:: Excerpts from a dataset ::
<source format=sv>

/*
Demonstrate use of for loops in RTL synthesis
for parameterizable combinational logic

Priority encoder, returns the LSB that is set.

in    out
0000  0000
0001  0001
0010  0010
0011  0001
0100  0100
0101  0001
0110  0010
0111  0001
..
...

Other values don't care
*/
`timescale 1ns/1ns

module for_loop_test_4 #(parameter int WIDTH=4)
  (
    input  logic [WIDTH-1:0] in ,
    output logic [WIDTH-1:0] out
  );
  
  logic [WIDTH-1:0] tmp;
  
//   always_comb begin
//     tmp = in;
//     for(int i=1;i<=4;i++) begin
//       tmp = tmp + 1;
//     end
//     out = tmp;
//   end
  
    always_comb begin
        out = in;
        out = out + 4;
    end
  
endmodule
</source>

---

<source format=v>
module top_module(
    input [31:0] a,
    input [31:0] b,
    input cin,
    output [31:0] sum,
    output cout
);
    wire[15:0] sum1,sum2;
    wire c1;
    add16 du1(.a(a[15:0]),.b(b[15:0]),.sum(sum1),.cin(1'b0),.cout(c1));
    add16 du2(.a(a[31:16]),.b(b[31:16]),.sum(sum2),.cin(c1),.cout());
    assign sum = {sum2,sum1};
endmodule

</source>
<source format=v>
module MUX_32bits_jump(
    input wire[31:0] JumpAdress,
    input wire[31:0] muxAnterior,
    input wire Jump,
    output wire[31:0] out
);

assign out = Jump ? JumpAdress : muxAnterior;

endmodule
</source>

:: ASSIGNMENT ::
Among the lines of the data, some contain the word "WIDTH". How many are there? Reply with the number alone.

:: RESULT OF THE EXERCISE ::
4